Perhaps Mati Greenspan, senior market analyst at eToro, summed it up well in his daily email briefing when he said: “Now, I know what you might be thinking… ‘oh great, just what I needed, more stablecoins.’”
But CEO Yoni Assia believes eToro’s branded stablecoins have a legitimate role to play in the market’s development, by providing much-needed liquidity.
Liquidity is the ease in which an asset can be bought or sold on the open market, without greatly affecting the spot price. Assets that are hard to sell are considered illiquid. This has the knock-on effect on making an asset more volatile, as a single trade can cause the price to move significantly.
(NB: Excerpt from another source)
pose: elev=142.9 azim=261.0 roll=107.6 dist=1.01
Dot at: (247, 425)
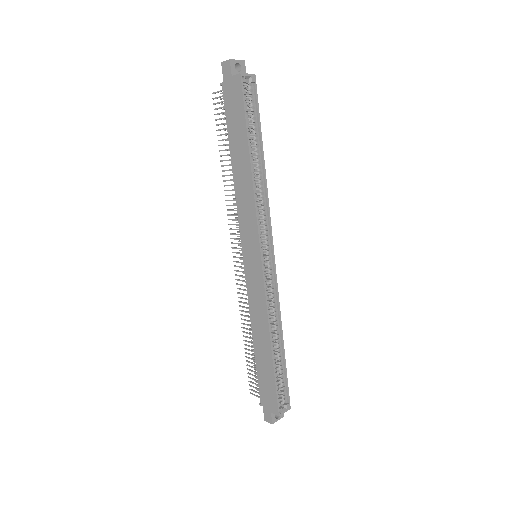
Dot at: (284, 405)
“Some exchanges have thin order books into fiat,” Assia told Crypto Briefing. Although assets like Tether (USDT) are widely tradeable, they still suffer from high volatility because markets can’t provide sufficient liquidity. “By issuing our own stablecoin we are therefore increasing liquidity,” he explained.
With improving market sentiment and the (possible) end of the bear market, demand for a stable store of value may not be as high as it once was. But even if stablecoins are no longer the plat du jour, greater liquidity reduces volatility, which has been a problem in the past.
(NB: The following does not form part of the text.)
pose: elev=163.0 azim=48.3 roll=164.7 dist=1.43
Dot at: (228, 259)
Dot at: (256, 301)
Although pegged to fiat at a 1:1 ratio, stablecoins can still slip in value. Tether dropped by as much as $0.82 back in October, and Dai has to rely on the free market and a complex system of buybacks to ensure its value stays equal to the US dollar.
But eToro can only provide liquidity if its stablecoins are widely used, an eventuality in which Assia is quietly confident. Although he wouldn’t provide exact numbers, he did confirm that the platform spends tens of millions of dollars every year on marketing.
That’s expensive, but according to Assia a worthwhile investment. “eToro is very ROI [return on investment] orientated,” he explained. “[W]e spend money where we can promote the space and increase our brand awareness”.
“[Marketing] generates interest in our products…and attracts potential customers,” he added.